The next thing was to ensure that he continued to have the place to himself. At the lower end of the sloping archway leading up to the castle courtyard, the heavy iron door stood wide. He passed through this doorway and padded softly up the cobbled pathway until he came to the courtyard exit. Here, too, was another iron gate, as wide open as the other. Schaffer moved as far forward as the shadowing safety of the tunnel’s overhang permitted and looked cautiously around the scene before him.
There was certainly, he had to admit, plenty to be seen and under more auspicious circumstances it would have done his heart good. The courtyard scene was as frenzied as the earlier glimpse they had had from the passage, but this time the action was much more purposive and controll
ed. Shouting, gesticulating figures were supervising the unrolling of hoses, the coupling-up of hydrants, the relays of men carrying extinguishers and buckets of sand. The main gates stood open and unguarded, even the sentries must have been pressed into action: not that the unguarded doors offered any warmly beckoning escape route. Only a suicide would have tried making his escape through a courtyard crowded with sixty or seventy scurrying Alpenkorps troops.
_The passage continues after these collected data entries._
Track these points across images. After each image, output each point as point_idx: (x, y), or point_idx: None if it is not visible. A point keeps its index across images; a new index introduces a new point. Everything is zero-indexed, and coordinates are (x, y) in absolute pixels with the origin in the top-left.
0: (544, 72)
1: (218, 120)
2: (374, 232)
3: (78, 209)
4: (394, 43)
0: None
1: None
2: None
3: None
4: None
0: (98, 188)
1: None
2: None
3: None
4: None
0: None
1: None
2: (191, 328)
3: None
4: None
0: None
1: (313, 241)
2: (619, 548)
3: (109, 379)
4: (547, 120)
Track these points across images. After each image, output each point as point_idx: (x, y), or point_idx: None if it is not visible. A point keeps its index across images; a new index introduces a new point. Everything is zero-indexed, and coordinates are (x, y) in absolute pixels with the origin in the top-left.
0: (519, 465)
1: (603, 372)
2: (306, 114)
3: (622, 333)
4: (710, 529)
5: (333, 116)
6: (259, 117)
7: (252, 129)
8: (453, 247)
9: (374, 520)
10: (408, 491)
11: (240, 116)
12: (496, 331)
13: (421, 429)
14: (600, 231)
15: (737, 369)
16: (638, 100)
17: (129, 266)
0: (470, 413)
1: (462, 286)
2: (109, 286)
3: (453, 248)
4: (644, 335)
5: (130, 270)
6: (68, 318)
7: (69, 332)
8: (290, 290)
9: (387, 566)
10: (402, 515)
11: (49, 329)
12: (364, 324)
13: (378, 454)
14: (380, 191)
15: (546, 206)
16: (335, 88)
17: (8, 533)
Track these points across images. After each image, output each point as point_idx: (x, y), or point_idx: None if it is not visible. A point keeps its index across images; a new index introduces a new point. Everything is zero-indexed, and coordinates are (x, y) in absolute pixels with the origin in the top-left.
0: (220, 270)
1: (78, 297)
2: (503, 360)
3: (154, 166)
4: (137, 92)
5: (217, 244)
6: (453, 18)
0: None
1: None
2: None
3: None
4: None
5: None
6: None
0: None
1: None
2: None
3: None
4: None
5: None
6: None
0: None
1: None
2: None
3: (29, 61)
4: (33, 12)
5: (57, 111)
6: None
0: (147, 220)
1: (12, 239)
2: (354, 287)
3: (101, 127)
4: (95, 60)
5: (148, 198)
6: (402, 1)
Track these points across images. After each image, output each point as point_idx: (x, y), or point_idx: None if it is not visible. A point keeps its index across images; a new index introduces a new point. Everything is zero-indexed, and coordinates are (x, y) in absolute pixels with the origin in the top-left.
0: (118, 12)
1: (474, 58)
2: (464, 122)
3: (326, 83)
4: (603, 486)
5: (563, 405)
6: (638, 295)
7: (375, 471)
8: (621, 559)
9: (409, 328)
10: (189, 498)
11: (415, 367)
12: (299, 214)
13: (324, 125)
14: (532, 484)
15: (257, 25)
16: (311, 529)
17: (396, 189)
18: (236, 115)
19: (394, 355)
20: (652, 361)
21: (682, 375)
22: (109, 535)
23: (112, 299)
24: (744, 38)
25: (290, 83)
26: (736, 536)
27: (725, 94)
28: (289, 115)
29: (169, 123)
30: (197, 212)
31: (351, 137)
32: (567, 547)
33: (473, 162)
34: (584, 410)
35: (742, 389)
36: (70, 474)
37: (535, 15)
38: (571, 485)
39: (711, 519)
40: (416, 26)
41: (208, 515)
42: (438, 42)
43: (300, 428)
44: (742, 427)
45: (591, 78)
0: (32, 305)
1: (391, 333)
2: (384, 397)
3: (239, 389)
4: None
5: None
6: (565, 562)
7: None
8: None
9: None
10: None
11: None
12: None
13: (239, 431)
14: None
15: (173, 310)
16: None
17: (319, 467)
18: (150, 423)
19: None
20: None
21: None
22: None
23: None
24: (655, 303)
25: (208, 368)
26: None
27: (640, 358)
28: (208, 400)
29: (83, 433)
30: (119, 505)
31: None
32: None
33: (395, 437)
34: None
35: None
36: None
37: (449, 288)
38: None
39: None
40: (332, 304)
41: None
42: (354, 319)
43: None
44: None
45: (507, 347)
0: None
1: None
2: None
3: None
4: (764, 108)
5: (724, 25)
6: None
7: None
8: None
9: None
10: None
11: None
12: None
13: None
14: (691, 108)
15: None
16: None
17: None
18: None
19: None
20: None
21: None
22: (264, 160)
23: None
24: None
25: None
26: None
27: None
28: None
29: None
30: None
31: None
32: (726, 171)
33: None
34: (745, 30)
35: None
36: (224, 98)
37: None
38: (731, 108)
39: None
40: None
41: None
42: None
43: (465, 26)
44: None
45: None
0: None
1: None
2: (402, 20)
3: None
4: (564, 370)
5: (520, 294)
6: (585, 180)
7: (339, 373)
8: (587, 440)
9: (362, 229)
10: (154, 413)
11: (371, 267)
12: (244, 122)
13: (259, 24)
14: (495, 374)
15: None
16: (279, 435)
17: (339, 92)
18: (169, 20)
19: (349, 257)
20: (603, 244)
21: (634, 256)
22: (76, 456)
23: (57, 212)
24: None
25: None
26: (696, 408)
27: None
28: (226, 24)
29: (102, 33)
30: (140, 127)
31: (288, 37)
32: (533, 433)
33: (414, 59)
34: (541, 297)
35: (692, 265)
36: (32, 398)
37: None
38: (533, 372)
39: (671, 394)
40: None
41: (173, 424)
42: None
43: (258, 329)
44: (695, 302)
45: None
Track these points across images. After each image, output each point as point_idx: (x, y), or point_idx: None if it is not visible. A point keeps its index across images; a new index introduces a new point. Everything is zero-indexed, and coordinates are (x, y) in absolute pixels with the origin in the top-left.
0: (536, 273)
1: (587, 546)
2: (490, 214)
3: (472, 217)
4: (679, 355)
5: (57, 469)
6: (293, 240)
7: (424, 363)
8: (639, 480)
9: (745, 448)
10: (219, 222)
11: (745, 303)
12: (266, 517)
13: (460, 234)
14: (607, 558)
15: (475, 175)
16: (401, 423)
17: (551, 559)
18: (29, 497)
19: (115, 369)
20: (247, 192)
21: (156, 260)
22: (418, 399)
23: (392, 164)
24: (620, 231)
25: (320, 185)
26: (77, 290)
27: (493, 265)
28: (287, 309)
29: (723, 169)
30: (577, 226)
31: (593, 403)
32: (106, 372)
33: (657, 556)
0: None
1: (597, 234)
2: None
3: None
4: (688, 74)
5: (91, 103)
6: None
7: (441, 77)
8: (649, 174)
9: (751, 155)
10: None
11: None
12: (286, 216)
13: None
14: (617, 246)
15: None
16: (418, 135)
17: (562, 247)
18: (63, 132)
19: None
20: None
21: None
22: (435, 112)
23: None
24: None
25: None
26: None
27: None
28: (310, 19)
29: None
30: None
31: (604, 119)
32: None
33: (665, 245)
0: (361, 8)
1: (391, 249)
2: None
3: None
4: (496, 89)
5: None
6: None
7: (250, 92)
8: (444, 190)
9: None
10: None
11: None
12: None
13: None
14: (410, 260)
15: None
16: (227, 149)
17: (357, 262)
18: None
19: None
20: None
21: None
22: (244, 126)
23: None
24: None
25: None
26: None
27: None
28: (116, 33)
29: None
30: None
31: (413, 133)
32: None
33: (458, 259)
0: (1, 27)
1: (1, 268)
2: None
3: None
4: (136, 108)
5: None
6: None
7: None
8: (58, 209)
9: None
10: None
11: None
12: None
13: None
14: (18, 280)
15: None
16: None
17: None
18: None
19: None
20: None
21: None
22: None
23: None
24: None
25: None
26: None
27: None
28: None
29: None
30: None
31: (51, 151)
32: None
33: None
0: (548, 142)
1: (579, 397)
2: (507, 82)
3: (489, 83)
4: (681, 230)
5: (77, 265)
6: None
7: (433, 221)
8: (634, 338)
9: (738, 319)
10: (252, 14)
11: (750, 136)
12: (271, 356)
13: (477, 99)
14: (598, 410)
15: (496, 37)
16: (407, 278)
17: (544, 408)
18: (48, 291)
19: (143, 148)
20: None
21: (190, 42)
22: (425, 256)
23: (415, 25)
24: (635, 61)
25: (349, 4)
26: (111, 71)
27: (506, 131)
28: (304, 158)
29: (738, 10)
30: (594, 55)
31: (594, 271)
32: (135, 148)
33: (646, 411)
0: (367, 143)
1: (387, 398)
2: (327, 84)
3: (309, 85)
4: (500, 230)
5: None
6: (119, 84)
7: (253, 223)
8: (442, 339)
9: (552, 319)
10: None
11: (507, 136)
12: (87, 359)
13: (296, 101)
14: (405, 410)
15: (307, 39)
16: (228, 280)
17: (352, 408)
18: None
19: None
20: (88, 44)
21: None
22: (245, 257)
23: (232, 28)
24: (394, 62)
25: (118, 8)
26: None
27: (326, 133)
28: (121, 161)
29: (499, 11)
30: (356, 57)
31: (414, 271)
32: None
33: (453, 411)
Over to his left the helicopter still stood forlorn and useless. There was no sign of the pilot. Suddenly a loud flat explosion echoed inside the confining walls of the square. Schaffer lifted his head to locate its source, saw fresh clouds of smoke billowing from an upper window in the east wing and briefly wondered which of his diversionary explosives that might be. But only for a brief moment. Some instinct made him glance to his right and his face went very still. The men he’d seen floundering up the slope outside, guards with the Doberman pinschers, were coming through the main gate, the clouds of frozen breath trailing in the air behind them evidence enough of their exhausting run uphill through that knee-high snow. Schaffer backed away slowly and silently: German soldiers he could cope with or avoid but Dobermans were out of his class. He swung the heavy iron door to, careful not to make the least whisper of sound, slid home two heavy bolts, ran quickly down the arched passage-way, closed and padlocked the lower door and put the key in his pocket.
He looked up, startled, at a loud crashing of glass and the subsequent tinkle as the shattered fragments tinkled to the floor. Automatically, the barrel of his Luger followed his glance.
‘Put that cannon away,’ Smith said irritably. Schaffer could clearly see his face now, pressed close to the iron bars. ‘Who do you think is up here – Kramer and company?’